The start of 2020 brings new resolutions, and for me, it brought a new career path in public relations. Before beginning my position at Breakaway PR, I performed a host of jobs within the marketing sphere. I was doing everything from content to email marketing, working on websites, and event planning in combination with some PR. Or at least, what I thought was PR.
What I learned immediately upon starting a job in public relations was that my previous understanding of the profession was limited. While I was conducting outreach to community leaders and sharing big announcements, I did little that uniquely constitutes “PR.” Better said, I was a marketer employing PR tactics.
If you’re anything like I was, by now you’re thinking, “What is the difference between marketing and PR, really?” It is important to note that aspects of PR and marketing do frequently overlap. However, there is a distinguishable difference between the two – a gap I’ve had to bridge in a very short time.
Bridging the Gap
Starting in marketing, I learned early on that the driving factor is revenue. How and where can you best place information so that clients (or potential clients) will see and ultimately purchase your product or service? Is email the best avenue?
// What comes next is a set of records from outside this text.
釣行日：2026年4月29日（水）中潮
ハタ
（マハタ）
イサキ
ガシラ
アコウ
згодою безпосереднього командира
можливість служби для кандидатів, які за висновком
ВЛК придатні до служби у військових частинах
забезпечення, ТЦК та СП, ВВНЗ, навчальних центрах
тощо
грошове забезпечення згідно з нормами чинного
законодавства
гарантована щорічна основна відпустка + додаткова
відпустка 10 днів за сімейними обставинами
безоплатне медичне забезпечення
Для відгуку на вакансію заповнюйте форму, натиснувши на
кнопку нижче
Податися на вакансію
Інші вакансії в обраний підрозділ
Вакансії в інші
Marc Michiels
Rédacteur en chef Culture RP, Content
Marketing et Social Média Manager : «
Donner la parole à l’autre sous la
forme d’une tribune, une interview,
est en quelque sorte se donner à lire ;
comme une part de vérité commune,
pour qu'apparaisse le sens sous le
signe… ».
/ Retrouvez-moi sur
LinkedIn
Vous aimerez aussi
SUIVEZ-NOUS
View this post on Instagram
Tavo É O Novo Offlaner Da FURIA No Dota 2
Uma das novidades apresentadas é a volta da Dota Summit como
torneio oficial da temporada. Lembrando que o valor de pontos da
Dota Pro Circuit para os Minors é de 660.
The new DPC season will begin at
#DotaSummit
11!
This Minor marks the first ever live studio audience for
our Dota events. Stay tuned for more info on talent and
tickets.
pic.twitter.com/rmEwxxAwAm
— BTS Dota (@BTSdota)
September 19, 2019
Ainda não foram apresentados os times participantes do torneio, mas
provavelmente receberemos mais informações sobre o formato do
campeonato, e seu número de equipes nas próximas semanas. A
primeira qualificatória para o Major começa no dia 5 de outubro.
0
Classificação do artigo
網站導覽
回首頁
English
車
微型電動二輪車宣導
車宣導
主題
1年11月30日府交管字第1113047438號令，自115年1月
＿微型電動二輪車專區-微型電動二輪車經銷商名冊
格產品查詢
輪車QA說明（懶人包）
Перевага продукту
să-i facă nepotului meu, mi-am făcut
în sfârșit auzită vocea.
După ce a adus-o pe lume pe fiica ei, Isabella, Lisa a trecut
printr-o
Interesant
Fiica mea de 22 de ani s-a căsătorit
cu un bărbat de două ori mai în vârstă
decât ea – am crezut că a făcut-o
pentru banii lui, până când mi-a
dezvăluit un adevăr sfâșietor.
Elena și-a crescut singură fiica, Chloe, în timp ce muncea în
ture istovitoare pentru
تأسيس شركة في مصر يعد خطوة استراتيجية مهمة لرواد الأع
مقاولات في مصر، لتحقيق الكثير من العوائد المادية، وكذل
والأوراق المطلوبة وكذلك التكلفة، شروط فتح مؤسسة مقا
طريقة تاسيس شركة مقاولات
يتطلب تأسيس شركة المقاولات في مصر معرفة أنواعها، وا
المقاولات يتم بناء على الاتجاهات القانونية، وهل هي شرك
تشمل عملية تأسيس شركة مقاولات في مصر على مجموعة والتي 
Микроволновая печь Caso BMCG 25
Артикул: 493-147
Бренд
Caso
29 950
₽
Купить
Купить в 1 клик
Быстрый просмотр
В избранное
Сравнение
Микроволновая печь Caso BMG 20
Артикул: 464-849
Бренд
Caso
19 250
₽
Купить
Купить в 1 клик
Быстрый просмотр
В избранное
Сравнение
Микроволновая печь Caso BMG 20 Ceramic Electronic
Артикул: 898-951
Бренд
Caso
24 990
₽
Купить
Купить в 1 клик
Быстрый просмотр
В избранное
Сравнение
Paid ads? Would targeted, account-based marketing advance your sales objectives quicker than generalized marketing?
Working in public relations, the main goal has less emphasis on monetization and more on driving awareness. How many times is the client featured in the media? Was it in print, online, on television, or maybe a combination of the three? Is the public aware of the client’s upcoming events? If not, how best can I share the information?
The Road to Expert Status
I received a bachelors of science in public relations at UT Austin. The key pillars of PR taught there – things like pitching and press releases – are still fundamental pieces of my job. On top of that foundation though, I’ve built new skills; navigating media relations and new business proposals, gaining client experience and learning new tools to handle client reporting.
For anyone looking to make the transition from marketing to PR, my best advice is to be prepared to feel confused and uncomfortable at first. As with any transition in life, perseverance is key. Stay on top of deadlines, lose the fear of phone calls, get a planner and enjoy the ride.
Needless to say, I’m not yet an expert, but the transition from marketer to PR expert-in-training is well underway.